→ **Page excerpt**
Nearly twenty years ago I was searching for a theme for a summer sermon series, and found myself fascinated with the way a little girl at our church was learning to walk and run. Sierra was always off-balance and she treated us to a series of comical and creative ways of falling down. Tears often ensued, but her determination, resiliency and simple joy in learning to walk and run despite the bumps and bruises caused me to wonder about my own life. What was I that passionate and joyful about? Why didn’t I allow myself the freedom to fall or fail on the way to learning something new? Why did it take so long for me to get back on my feet? Jesus’s words came to mind: “Unless you change and become like children you will never enter the kingdom of heaven.”
The exploration of the possible meanings of this simple statement in a six-week sermon series, and the positive response by the congregation, spurred me to further reflection. What would it mean to become truly childlike? Why are these qualities essential for experiencing the realm of God’s grace? And how are we to cultivate these qualities so many adults—myself included—seem to lack? In my own life, and as a spiritual director and pastor, I began to see how important these qualities are to spiritual health and vitality, and their relevance to people’s lives regardless religious differences.
What is the significance of the subtitle, “Restoring the Awe, Wonder, Joy and Resiliency of the Human Spirit”?

→ **Information provided**
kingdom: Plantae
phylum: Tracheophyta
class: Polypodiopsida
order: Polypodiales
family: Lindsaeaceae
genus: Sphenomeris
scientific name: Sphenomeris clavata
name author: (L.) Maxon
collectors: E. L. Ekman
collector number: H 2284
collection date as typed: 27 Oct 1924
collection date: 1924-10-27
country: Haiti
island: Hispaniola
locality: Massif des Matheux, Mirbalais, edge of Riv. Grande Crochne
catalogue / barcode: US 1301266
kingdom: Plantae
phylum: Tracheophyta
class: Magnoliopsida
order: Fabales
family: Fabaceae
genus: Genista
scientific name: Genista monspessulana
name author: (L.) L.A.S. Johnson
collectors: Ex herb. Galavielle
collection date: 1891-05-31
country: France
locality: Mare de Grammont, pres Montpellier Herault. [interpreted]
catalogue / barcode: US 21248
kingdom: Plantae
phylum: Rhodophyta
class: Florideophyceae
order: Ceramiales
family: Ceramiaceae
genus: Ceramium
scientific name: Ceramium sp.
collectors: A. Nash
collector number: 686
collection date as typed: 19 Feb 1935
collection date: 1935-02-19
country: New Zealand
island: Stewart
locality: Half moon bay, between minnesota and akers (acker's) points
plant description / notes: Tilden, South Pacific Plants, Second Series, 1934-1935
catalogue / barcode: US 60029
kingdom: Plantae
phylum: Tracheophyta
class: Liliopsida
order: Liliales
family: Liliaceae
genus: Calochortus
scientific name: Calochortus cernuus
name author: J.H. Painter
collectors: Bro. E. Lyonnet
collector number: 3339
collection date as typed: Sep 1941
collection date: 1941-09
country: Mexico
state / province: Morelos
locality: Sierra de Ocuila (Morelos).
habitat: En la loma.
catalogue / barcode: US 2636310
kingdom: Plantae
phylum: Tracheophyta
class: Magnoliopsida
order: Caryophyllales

→ **Your objective**
Write the next part of the reflection on becoming childlike, starting right after its last line. Nothing in the data is needed here.

→ **Result of the task**
The coming-of-age process tends to bury the unique selfhood of each person under layers of familial, cultural and religious expectations, roles and behaviors. The verb restoring points to my conviction that the cultivation of childlike qualities helps us remove those layers so that our true self and true community might emerge more fully. Restoring also moves us away from the notion of original sin and the self’s need to be saved from this life, and moves us closer to the notion of original blessing and the self’s invitation to live fully in the kingdom of God, which is present here and now in our midst. Awe, wonder, joy and resiliency are human birthrights, available to us even in the midst of life’s difficulties and tragedies.
How have you been changed and challenged by writing this book?
Writing Like a Child has changed my life in wonderful, humbling and unexpected way.! Each chapter invited me to look at the presence or absence of that childlike quality in my own life, and how to cultivate it and actually practice it. Writing the chapter “Reclaiming Beginner’s Mind,” for example, revealed just how often I refused to change my attitude, plans or internal thoughts—to my own detriment! And now that the book is written, I have been pleasantly surprised by how often my own words return to me in real-time situations and experiences. They remind me to find a way to trust myself and life when I’m fearful, to step back and take in the wonder and mystery of someone I have unfairly judged, to open my mind to different possibilities not considered and to get in touch with all of my emotions and desires so I can discern what is the heart of the matter. I have a feeling I will be learning to become childlike for the rest of my life!
Table of Contents
- When you look over the chapter titles, which ones are you drawn to? Which ones would you like to avoid?
- Why do you think Jesus’s encouragement to “change and become like children” has not been explored to any great extent?
- How do you understand Tim’s comment that spiritual transformation calls for a fundamental resetting of perspective and vision?
- How does it feel to equate “spiritual maturity” with “childlike qualities”?
- What degree of trust do you have in yourself, others and God? What has caused you to not trust yourself, others, life or God? In what areas of your life are you being invited to trust more deeply?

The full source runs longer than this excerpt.